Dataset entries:
────────────────
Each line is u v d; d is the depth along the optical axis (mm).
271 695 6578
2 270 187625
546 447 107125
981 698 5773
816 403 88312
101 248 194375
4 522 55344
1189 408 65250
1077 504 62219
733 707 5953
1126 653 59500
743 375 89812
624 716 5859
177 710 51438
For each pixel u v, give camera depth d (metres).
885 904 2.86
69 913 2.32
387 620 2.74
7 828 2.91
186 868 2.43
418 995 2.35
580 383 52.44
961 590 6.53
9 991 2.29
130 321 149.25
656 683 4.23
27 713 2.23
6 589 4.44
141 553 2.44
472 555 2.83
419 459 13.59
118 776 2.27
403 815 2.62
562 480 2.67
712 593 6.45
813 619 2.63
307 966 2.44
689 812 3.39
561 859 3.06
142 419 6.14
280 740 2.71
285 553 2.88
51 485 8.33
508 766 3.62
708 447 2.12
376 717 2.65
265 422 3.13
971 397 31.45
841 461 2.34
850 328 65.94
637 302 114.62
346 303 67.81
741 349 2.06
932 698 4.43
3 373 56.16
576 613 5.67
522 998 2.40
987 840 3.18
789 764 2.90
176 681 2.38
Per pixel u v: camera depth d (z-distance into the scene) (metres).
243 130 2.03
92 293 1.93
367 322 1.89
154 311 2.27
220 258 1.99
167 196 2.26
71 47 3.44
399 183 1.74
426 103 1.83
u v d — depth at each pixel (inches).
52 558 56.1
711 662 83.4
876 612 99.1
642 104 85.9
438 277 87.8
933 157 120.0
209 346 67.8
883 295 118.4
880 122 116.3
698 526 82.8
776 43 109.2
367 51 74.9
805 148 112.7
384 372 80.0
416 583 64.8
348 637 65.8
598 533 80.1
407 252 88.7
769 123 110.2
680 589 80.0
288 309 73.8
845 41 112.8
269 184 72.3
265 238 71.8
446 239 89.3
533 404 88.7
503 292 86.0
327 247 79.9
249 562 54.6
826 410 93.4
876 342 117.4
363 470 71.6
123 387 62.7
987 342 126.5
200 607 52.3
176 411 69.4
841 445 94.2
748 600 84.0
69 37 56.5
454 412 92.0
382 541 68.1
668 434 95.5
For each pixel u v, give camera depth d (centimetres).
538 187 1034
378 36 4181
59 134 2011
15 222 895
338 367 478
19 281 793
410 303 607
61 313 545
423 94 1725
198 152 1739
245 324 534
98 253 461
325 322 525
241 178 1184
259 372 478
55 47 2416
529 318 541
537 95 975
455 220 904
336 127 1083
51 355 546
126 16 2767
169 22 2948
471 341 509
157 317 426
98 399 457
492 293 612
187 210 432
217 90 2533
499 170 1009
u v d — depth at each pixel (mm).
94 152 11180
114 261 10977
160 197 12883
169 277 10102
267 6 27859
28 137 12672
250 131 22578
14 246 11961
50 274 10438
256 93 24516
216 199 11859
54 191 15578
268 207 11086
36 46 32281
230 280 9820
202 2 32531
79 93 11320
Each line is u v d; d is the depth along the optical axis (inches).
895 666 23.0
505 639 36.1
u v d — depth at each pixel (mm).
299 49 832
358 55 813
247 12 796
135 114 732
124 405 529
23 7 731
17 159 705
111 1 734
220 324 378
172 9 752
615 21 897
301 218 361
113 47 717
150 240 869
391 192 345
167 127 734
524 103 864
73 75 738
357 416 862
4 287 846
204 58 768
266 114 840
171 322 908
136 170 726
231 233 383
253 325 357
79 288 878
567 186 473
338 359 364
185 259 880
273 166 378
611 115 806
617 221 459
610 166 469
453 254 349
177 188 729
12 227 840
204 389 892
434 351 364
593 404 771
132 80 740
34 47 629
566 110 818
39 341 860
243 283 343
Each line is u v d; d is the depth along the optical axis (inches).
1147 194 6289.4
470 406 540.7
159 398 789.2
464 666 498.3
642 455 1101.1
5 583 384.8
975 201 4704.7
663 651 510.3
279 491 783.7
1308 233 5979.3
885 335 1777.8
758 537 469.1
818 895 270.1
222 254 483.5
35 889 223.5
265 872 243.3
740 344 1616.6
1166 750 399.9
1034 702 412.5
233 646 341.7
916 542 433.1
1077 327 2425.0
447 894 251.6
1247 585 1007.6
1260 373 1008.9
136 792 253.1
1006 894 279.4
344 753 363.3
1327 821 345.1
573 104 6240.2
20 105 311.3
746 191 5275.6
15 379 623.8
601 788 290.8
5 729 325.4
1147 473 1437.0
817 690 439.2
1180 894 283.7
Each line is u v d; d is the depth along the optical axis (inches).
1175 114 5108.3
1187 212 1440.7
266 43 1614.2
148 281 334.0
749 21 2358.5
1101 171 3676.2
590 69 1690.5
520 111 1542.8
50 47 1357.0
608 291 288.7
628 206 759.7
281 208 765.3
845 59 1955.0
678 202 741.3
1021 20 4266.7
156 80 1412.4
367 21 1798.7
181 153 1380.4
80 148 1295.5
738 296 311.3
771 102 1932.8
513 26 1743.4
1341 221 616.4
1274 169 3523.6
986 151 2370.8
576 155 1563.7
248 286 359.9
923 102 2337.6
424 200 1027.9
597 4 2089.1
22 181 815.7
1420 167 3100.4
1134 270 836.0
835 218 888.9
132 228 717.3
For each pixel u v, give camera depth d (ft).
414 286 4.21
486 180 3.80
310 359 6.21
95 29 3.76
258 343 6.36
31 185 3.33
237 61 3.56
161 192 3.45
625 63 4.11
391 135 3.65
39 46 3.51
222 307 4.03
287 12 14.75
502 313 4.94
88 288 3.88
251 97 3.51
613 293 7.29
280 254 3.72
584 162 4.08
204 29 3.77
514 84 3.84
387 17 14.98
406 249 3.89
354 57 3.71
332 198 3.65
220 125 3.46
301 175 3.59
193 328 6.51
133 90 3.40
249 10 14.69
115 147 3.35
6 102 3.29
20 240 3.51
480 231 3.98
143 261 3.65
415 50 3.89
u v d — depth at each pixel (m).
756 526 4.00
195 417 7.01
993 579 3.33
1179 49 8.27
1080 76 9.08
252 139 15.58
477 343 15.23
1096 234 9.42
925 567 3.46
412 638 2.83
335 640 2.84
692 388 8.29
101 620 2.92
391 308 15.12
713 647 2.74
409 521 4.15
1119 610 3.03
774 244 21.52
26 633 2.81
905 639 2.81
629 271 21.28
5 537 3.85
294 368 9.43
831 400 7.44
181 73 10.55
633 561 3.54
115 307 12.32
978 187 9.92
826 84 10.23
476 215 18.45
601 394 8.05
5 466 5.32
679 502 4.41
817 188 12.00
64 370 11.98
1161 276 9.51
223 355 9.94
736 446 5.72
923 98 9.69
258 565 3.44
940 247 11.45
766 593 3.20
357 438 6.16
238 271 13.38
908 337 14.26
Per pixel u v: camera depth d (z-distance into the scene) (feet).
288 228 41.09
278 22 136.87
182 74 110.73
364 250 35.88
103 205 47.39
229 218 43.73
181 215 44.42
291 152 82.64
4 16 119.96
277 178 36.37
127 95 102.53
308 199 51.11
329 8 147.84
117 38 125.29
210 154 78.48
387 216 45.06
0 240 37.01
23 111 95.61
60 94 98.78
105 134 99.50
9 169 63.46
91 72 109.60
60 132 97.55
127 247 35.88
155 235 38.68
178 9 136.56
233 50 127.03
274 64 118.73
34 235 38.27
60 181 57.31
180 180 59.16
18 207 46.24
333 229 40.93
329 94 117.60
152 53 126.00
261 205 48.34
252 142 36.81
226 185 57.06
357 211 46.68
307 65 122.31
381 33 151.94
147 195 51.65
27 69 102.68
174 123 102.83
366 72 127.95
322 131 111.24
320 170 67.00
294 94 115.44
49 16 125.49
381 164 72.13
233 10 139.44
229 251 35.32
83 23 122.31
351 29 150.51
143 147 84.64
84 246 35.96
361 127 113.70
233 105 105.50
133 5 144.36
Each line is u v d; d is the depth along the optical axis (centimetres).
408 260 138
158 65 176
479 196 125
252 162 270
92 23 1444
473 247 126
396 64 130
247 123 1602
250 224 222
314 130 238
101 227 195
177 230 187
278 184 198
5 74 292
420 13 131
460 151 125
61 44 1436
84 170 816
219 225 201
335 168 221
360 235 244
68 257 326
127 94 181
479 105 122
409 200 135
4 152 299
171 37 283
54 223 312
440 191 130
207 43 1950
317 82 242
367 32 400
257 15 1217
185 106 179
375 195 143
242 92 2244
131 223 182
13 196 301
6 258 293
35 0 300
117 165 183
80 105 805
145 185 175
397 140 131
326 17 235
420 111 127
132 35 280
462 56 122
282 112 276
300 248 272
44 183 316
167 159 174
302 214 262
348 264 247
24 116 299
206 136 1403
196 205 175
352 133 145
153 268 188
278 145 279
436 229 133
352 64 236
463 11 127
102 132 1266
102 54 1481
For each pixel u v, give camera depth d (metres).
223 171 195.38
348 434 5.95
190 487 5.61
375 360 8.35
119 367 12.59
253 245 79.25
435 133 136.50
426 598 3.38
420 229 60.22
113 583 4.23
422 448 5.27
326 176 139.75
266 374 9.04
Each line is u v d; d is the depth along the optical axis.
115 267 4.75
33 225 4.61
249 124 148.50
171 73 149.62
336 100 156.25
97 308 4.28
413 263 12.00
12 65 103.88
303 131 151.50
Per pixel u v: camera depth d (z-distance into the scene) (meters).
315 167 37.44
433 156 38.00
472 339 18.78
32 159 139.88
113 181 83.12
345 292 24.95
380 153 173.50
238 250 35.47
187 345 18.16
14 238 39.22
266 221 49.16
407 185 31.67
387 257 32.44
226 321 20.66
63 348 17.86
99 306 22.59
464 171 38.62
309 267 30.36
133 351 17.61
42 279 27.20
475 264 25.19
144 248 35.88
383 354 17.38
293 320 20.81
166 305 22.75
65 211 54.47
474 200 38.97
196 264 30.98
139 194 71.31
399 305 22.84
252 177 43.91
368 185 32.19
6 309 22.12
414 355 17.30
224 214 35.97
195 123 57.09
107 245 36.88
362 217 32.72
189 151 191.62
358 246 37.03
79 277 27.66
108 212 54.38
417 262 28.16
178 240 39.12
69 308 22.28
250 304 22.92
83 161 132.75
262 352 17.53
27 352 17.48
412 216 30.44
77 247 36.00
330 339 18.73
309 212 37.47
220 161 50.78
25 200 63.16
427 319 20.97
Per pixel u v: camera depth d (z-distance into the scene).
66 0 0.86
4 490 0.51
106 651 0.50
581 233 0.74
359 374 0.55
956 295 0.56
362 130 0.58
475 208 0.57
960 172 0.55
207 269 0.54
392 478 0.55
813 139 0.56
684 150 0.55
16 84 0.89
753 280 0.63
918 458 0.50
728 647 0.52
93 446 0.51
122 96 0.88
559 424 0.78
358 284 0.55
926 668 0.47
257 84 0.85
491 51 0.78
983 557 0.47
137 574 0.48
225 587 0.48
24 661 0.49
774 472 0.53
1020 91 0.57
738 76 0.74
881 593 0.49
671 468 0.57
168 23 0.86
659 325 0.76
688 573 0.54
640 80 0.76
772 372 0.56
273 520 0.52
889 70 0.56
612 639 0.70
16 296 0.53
────────────────
## [Exercise prompt]
When a line in the data contains "camera", return it as written.

## [Answer section]
For each pixel u v, give camera depth d (metres).
Per pixel u v: camera depth d (z-distance into the scene) (metres).
For each pixel u v, give camera depth d (centimetres).
For each pixel u v, give camera depth d (ft).
Per pixel u v: camera depth d (z-distance into the scene) (feet).
For each pixel u v, give camera depth d (metres).
Per pixel u v: camera depth d (z-distance into the scene) (meters).
Per pixel u v: camera depth d (z-distance into the scene).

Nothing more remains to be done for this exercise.